(Saved data entries)

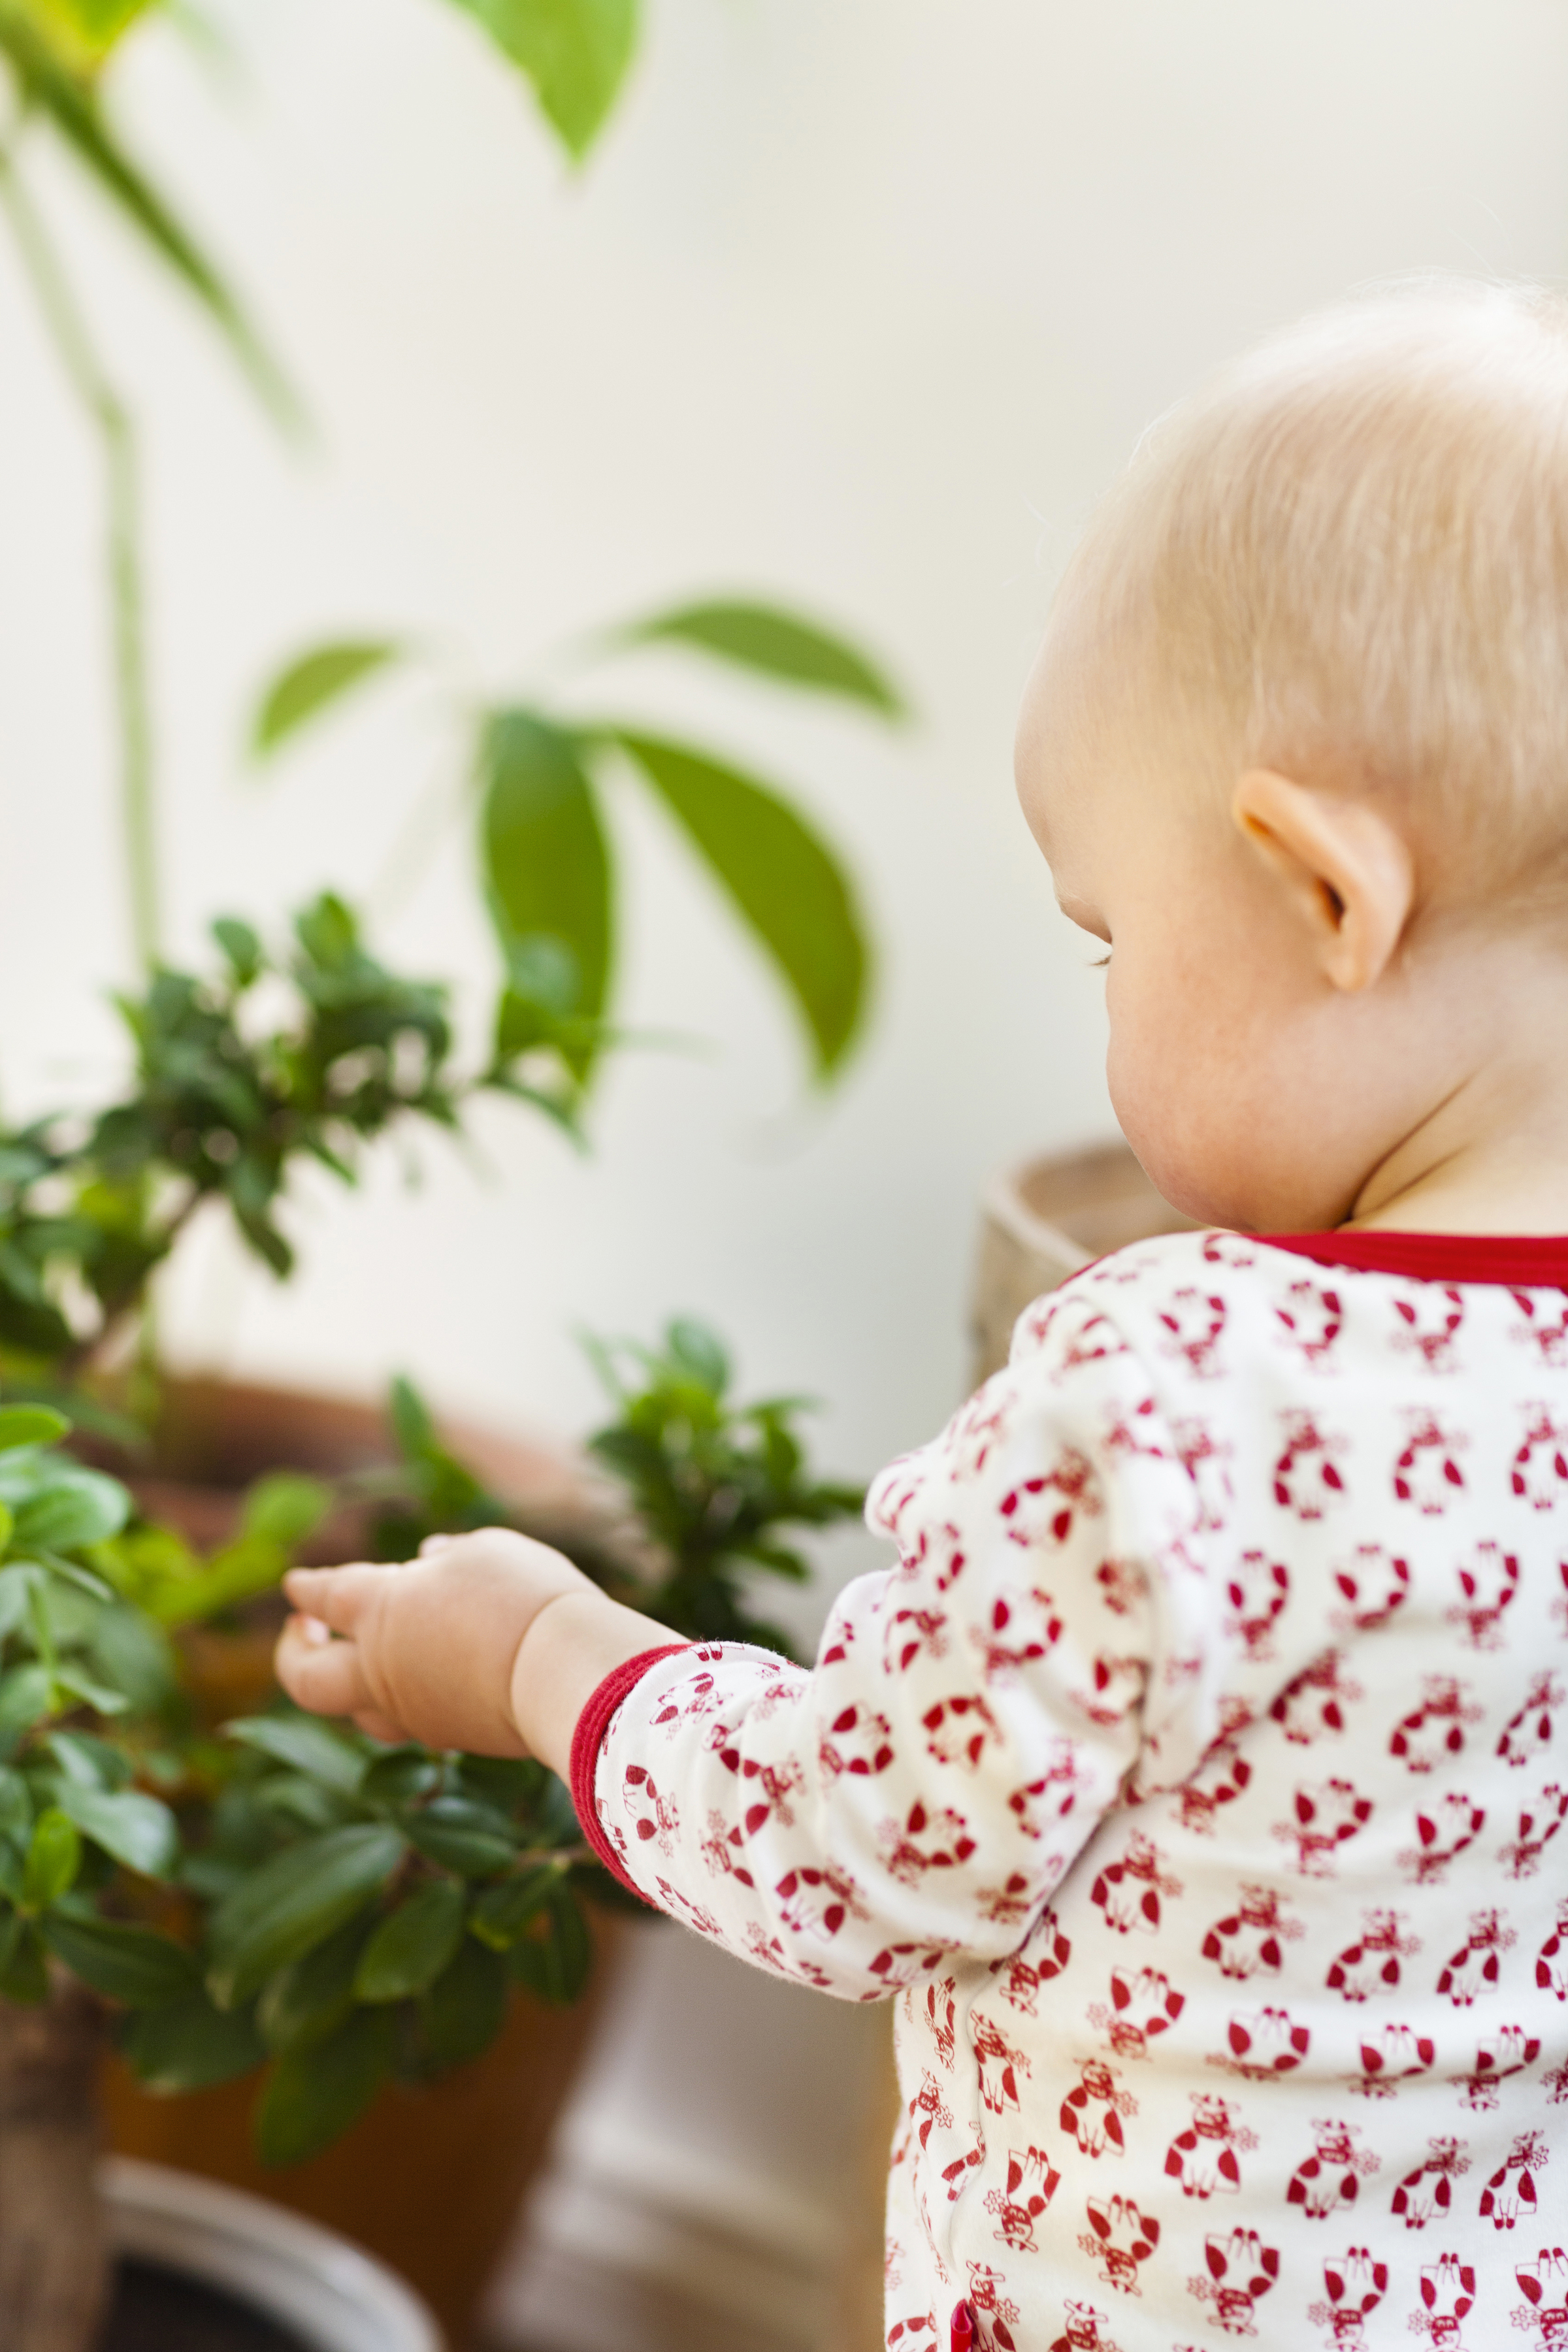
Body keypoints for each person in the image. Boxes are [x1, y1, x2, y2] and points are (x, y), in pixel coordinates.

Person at [277, 281, 1568, 2352]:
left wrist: (543, 1659)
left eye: (1109, 939)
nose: (1108, 996)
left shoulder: (1177, 1400)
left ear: (1328, 898)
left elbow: (867, 1847)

> _WHAT THE TASK REQUIRES_
With "left" as the string to match, show every line of the entries above that has it.

> _EXERCISE ANSWER_
left wrist: (543, 1659)
left eye: (1109, 939)
left shoulder: (1177, 1400)
left ear: (1328, 898)
left elbow: (867, 1847)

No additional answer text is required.